▶ **Provided text**:
Delphi has dynamic arrays and appendable strings without a GC. In Delphi pointers and objects are managed manually, but arrays and strings are managed automatically (ref counted with Copy-On-Write). Take a look at http://www.codexterity.com/delphistrings.htm. Maybe some Delphi solutions may be used in NoGcD?
February 11, 2012
On Saturday, 11 February 2012 at 19:21:49 UTC, Piotr Szturmaj wrote:
> Jonathan M Davis wrote:
>> On Saturday, February 11, 2012 19:00:51 q66 wrote:
>>> What's so difficult on that? Slices do not require the GC, you
>>> allocate once, slice many times, deallocate once.
>>
>> With dynamic arrays, the GC owns the memory, and _all_ dynamic arrays are
>> slices. _None_ of them own their own memory. The GC keeps track of whether you
>> have any slices for a particular memory block and deals with freeing up wth
>> the block if you don't. However, if you allocate a dynamic array without the
>> GC, then all of a sudden, it effectively owns its own memory, so the semantics
>> of dealing with arrays and memories changes drastically. What happens when you
>> slice it? Which one owns the memory? What happens when you try and do stuff
>> like popFront on an array? All of a sudden, you have memory which is no longer
>> referenced. It's been leaked.
>>
>> If you have a very careful scheme for handling memory, you _can_ slice arrays
>> without a GC, but you have to worry about all the bookkeeping of keeping track
>> of the originally allocated memory and how many slices reference it so that
>> you can free it when appropriate.
>>
>> Also, you can't concatenate to arrays at all, because that requires the GC.
>>
>> So, you're dealing with a mine field if you try and use D's array capabilities
>> without a GC. Yes, you _can_ use some of them if you're _very_ careful, but
>> I'd seriously advise just sticking to using arrays like you would in C except
>> for the fact that arrays know their length.
>
> Delphi has dynamic arrays and appendable strings without a GC. In Delphi pointers and objects are managed manually, but arrays and strings are managed automatically (ref counted with Copy-On-Write). Take a look at http://www.codexterity.com/delphistrings.htm. Maybe some Delphi solutions may be used in NoGcD?

It's possible that we just create our own dynamic array similar to that of std::vector from C++ except using cleaner syntax available in D. I'd really rather not do that though since it feels redundant.
February 11, 2012
"Jonathan M Davis" <jmdavisProg@gmx.com> wrote in message news:mailman.242.1328986002.20196.digitalmars-d@puremagic.com...
> On Saturday, February 11, 2012 19:00:51 q66 wrote:
>> What's so difficult on that? Slices do not require the GC, you allocate once, slice many times, deallocate once.

▶ **Task directions**: Write the next part of the discussion on using D's arrays without a garbage collector, starting from where it stops.

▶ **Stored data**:
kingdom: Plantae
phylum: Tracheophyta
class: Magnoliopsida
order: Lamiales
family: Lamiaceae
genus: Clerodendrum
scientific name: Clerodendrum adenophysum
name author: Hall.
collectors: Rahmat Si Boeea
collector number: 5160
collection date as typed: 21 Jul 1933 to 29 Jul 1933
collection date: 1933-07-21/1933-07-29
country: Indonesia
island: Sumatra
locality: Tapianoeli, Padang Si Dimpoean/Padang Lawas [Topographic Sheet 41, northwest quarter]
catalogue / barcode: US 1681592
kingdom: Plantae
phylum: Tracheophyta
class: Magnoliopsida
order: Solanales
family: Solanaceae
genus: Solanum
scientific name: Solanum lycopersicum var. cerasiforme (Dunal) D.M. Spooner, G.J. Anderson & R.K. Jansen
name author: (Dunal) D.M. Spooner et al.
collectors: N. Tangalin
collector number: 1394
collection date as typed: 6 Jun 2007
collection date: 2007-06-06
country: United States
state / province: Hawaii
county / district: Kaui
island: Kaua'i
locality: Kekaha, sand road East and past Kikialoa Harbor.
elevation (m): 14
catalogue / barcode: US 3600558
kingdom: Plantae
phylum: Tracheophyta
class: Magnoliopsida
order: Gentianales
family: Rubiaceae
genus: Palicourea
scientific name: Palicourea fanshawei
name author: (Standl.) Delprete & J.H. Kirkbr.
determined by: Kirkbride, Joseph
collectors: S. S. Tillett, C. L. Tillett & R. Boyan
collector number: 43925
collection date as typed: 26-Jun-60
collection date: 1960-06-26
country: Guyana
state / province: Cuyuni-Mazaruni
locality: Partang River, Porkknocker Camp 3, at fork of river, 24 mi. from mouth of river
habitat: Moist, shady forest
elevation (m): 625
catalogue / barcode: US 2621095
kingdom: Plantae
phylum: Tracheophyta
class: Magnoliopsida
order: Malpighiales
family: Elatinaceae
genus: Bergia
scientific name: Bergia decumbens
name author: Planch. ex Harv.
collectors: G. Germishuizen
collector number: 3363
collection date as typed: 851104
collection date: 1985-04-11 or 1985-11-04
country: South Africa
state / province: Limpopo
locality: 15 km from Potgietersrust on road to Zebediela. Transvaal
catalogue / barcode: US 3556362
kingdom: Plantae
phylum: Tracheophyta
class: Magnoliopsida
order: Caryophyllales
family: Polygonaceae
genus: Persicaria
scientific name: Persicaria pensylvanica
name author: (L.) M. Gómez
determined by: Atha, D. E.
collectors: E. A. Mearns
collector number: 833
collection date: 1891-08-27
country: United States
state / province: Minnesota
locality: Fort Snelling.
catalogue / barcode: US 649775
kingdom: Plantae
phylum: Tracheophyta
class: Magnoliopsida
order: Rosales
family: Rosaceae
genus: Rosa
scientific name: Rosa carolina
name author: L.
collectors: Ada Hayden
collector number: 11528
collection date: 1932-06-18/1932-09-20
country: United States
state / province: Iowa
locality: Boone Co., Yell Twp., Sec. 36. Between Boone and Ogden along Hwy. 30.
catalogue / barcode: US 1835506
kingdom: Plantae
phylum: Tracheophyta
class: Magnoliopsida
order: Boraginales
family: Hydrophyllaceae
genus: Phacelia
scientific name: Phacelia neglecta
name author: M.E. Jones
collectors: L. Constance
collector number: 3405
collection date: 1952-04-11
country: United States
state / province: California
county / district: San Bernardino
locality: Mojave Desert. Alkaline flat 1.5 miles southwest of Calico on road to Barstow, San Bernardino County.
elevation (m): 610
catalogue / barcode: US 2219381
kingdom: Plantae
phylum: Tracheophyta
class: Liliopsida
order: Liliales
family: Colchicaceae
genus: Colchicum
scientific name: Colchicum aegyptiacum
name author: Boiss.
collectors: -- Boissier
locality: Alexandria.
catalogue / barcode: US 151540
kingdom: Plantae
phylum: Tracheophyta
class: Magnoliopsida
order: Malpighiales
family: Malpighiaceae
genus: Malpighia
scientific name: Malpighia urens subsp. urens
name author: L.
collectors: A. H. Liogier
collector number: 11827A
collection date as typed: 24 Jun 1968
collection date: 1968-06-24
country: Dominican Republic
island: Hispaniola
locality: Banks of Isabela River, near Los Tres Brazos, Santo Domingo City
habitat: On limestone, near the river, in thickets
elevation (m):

▶ **Exercise output**:
>
> With dynamic arrays, the GC owns the memory, and _all_ dynamic arrays are slices.

But not all slices are slices of dynamic arrays.

> _None_ of them own their own memory. The GC keeps track of whether you
> have any slices for a particular memory block and deals with freeing up
> wth
> the block if you don't. However, if you allocate a dynamic array without
> the
> GC, then all of a sudden, it effectively owns its own memory, so the
> semantics
> of dealing with arrays and memories changes drastically. What happens when
> you
> slice it? Which one owns the memory? What happens when you try and do
> stuff
> like popFront on an array? All of a sudden, you have memory which is no
> longer
> referenced. It's been leaked.
>
> If you have a very careful scheme for handling memory, you _can_ slice
> arrays
> without a GC, but you have to worry about all the bookkeeping of keeping
> track
> of the originally allocated memory and how many slices reference it so
> that
> you can free it when appropriate.
>

Yea, manual memory management is hard and you have to be careful. That's true slices or not.

> Also, you can't concatenate to arrays at all, because that requires the GC.
>

That's true (at least without providing some way to provide an alternate concatenation allocator). But nobody said that all D features would be usable.

> So, you're dealing with a mine field if you try and use D's array
> capabilities
> without a GC. Yes, you _can_ use some of them if you're _very_ careful,
> but
> I'd seriously advise just sticking to using arrays like you would in C
> except
> for the fact that arrays know their length.
>

Arrays knowing their own length *is* a notable improvement over C.